WHAT TO PRODUCE
Each line with the string "CSULB" is to be copied from the records below.

RECORDS Block Start

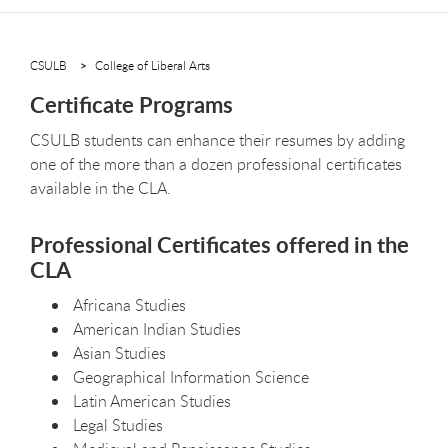
CSULB
College of Liberal Arts
Certificate Programs
CSULB students can enhance their resumes by adding
one of the more than a dozen professional certificates
available in the CLA.
Professional Certificates offered in the
CLA
Africana Studies
American Indian Studies
Asian Studies
Geographical Information Science
Latin American Studies
Legal Studies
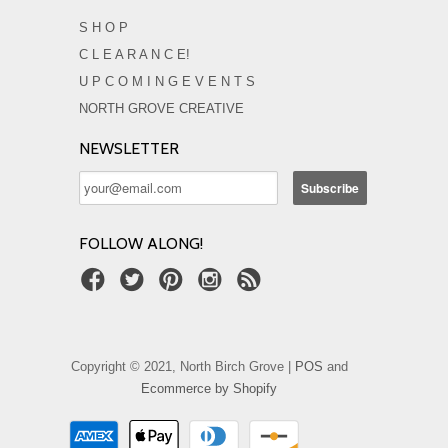
S H O P
C L E A R A N C E!
U P C O M I N G E V E N T S
NORTH GROVE CREATIVE
NEWSLETTER
FOLLOW ALONG!
Copyright © 2021, North Birch Grove |
POS
and
Ecommerce by Shopify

RECORDS Block End

WRITTEN REPLY
CSULB
CSULB students can enhance their resumes by adding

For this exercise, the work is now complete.